Ginger Wallace (January 31, 1924 – November 23, 2010) was an American artist, sculptor and philanthropist based in San Diego, California.

== Biography ==
Wallace was born in Ogden and was raised in both Utah and Idaho, spending summers in Fish Haven. She attended the University of Utah and the Art Institute of Chicago, where she obtained her B.F.A and M.F.A. Wallace later attended the University of Chicago at the same time she ran her own gallery and created silent film. She also studied photography at the Chicago Institute of Design and at Utah State University. Her art was showcased at the San Diego Art Institute in 2007. She was a philanthropist, supporting art in San Diego and especially the San Diego Art Institute.

==Philanthropy==
She and her husband, Robert Wallace, worked to advance art through educational programs and direct support of regional artists. She served four terms on the board of directors of the San Diego Museum of Man. She founded the museum's auxiliary support group, the Klee Wyk Society in 1962 and was a museum member for over fifty years. She and her husband were charter board members of the Committee of One Hundred, an advocacy and support group dedicated to Balboa Park. She provided leadership and resources to re-establish the San Diego Art Institute in the reconstructed House of Charm. Also among their beneficiaries were the Art Department at San Diego State University, Mingei International Museum, Lyric Opera San Diego and Young Audiences of San Diego.

==Art==
In 2006 Wallace self-published an illustrated book, Extraordinary People Plus Unique, Above Average Children, a collection of whimsical watercolor illustrations. The book was launched through a series of events that took place in the San Diego area in December 2006.

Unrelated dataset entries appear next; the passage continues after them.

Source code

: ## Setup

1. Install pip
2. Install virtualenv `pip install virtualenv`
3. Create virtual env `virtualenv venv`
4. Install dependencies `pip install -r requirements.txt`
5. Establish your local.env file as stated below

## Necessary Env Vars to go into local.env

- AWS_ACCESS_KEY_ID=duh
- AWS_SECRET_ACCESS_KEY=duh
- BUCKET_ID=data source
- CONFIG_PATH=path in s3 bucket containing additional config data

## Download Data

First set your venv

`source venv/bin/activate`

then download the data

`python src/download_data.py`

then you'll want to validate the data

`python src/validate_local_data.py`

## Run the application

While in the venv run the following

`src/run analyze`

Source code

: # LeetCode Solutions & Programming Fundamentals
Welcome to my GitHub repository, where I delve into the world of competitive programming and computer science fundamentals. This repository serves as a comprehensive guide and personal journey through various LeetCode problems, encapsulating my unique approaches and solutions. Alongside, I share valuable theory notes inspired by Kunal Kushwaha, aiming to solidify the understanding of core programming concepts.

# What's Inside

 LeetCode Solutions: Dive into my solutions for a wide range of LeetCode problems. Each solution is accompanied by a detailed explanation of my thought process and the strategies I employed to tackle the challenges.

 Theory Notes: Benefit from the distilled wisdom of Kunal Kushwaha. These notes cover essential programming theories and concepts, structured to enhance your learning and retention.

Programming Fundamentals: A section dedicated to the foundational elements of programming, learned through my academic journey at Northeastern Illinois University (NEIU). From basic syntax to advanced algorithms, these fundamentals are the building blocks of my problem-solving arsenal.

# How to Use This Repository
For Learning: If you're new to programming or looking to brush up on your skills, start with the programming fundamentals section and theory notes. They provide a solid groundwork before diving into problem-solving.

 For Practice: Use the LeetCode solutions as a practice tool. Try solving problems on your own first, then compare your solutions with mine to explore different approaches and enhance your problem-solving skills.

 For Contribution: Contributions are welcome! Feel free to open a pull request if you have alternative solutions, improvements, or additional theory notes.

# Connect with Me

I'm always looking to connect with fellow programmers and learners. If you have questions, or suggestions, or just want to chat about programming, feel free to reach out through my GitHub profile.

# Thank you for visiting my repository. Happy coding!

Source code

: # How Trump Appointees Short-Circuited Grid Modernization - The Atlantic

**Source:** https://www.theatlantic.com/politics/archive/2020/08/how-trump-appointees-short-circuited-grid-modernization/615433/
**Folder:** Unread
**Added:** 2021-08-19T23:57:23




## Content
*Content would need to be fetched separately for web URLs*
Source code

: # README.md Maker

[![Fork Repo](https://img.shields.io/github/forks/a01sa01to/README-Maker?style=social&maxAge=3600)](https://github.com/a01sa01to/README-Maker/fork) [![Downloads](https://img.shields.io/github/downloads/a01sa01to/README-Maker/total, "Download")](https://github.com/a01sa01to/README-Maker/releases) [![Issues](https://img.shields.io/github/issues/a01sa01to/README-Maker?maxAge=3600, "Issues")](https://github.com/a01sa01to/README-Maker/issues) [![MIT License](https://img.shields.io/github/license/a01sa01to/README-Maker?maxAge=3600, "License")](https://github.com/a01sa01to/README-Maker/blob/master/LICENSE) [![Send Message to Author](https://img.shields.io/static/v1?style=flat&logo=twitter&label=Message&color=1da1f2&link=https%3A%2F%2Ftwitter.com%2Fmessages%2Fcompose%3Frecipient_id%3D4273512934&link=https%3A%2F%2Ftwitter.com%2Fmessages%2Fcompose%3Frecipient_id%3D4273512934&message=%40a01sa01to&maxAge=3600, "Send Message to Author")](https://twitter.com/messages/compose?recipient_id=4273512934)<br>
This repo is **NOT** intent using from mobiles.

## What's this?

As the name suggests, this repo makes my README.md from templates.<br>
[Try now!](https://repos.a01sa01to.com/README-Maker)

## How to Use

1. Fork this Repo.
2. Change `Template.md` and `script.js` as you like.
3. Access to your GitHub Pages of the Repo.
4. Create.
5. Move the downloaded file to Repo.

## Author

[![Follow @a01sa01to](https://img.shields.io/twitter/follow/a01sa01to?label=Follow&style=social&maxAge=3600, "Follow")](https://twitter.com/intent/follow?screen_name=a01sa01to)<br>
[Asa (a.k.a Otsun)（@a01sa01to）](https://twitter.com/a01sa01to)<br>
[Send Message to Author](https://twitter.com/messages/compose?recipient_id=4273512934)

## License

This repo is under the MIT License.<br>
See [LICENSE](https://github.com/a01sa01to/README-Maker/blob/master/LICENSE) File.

An exhibition at the San Diego Art Institute, titled Ginger Wallace: Her Art, Her Wit and Relationships, opened on October 13, 2007, at the Museum of the Living Artist, which included art from a variety of mediums and reflects the many regions that influenced Wallace.

==Recognition==
- In October 2007, Wallace was honored by Balboa Park's Millennium Society with its annual Millennium Award.
- The San Diego Art Institute gives an annual "Ginger Award" to honor "an individual who has provided exceptional support to San Diego artists and the San Diego Art Institute.".
- The City of San Diego proclaimed October 23, 2007 to be "Ginger & Robert Wallace Day" in honor of the Wallace family's contributions to San Diego.